Brasil Bets
MPF investiga governo Lula por suposta omissão na fiscalização de anúncios de 'bets' na Copa de 2026
Inquérito civil foi aberto após denúncias de publicidade abusiva em transmissões esportivas; ministérios, Banco Central e veículos de mídia deverão prestar esclarecimentos
03/07/2026 13h16
Por: Vanilson Brito

A explosão das propagandas de apostas esportivas durante as transmissões dos jogos da Copa do Mundo de 2026 colocou o governo Lula na mira do Ministério Público Federal (MPF). A Procuradoria da República no Distrito Federal informou que abriu um inquérito civil para investigar se o governo federal deixou de regulamentar e fiscalizar adequadamente as propagandas das plataformas de apostas online, as chamadas "bets". De acordo com o órgão, a apuração vai analisar detalhadamente se as ações atuais da União são suficientes para cumprir o que determina a Constituição Federal sobre a publicidade de serviços que possam ser nocivos à saúde e à economia das famílias.

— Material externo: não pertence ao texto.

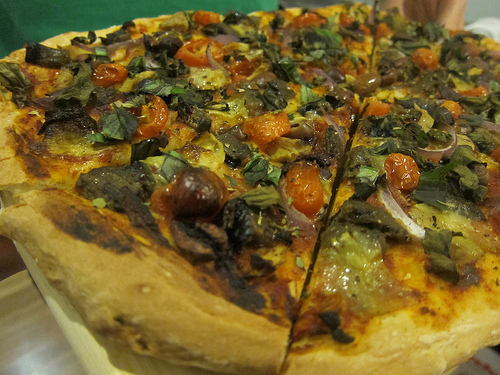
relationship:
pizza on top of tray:
[12, 9, 499, 366] [10, 229, 168, 374]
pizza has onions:
[12, 9, 499, 366] [375, 186, 427, 238]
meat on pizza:
[22, 40, 71, 67] [12, 9, 499, 366]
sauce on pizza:
[186, 67, 232, 94] [12, 9, 499, 366]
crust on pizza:
[12, 161, 333, 374] [12, 9, 499, 366]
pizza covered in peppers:
[12, 9, 499, 366] [278, 55, 312, 90]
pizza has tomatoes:
[12, 9, 499, 366] [181, 36, 230, 67]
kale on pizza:
[140, 78, 180, 93] [12, 9, 499, 366]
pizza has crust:
[12, 9, 499, 366] [12, 161, 333, 374]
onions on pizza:
[375, 186, 427, 238] [12, 9, 499, 366]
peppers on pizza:
[281, 55, 302, 81] [12, 9, 499, 366]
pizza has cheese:
[12, 9, 499, 366] [374, 227, 459, 305]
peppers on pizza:
[278, 55, 312, 90] [12, 9, 499, 366]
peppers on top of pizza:
[278, 55, 312, 90] [12, 9, 499, 366]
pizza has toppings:
[12, 9, 499, 366] [272, 29, 330, 60]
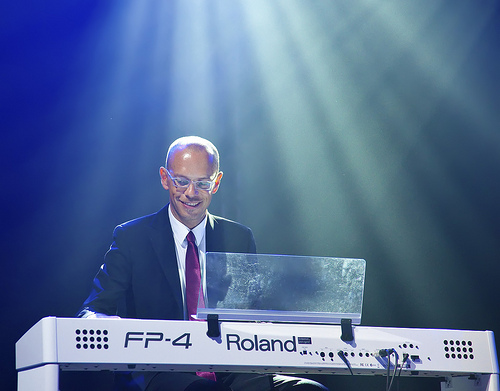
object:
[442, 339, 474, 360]
dots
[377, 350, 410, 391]
wires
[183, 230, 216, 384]
tie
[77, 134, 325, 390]
man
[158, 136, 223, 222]
head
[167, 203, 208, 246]
collar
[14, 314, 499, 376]
keyboard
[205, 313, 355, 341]
edge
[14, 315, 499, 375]
board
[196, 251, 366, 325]
board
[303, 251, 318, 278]
part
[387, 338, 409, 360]
part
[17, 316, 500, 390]
piano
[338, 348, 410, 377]
cords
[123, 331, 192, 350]
letters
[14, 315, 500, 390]
organ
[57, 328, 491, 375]
front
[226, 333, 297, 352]
word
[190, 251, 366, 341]
holder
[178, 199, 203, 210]
smile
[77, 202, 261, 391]
suit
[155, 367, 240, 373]
cords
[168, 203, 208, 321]
shirt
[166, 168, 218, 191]
eyeglasses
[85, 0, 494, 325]
lights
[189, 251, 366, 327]
screen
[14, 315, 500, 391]
table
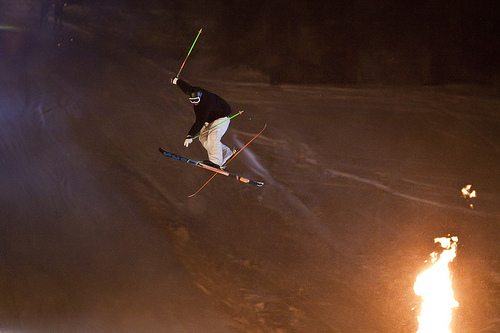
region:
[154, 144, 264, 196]
the long ski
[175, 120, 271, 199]
the long red ski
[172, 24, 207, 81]
the green and orange ski pole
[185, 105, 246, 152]
the green and orange ski pole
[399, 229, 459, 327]
the large orange fire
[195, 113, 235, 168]
the tan pants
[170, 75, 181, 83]
the white glove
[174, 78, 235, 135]
the black long sleeved shirt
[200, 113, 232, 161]
the leg of the man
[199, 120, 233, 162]
the long leg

O estopim para o início da investigação foram denúncias sobre supostas propagandas abusivas e enganosas exibidas durante as transmissões da Copa do Mundo na Cazé TV, plataforma de streaming no YouTube. Segundo os relatos que deram origem ao procedimento, a emissora digital teria inclusive incentivado a prática de apostas por meio de sugestões diretas de palpites aos telespectadores durante os jogos. Diante disso, o despacho de abertura do MPF afirma que pretende verificar se houve omissão por parte da União na implementação e na fiscalização das normas previstas na Lei nº 14.790, legislação que foi sancionada em 2023 justamente para disciplinar e organizar o mercado de apostas de quota fixa no país.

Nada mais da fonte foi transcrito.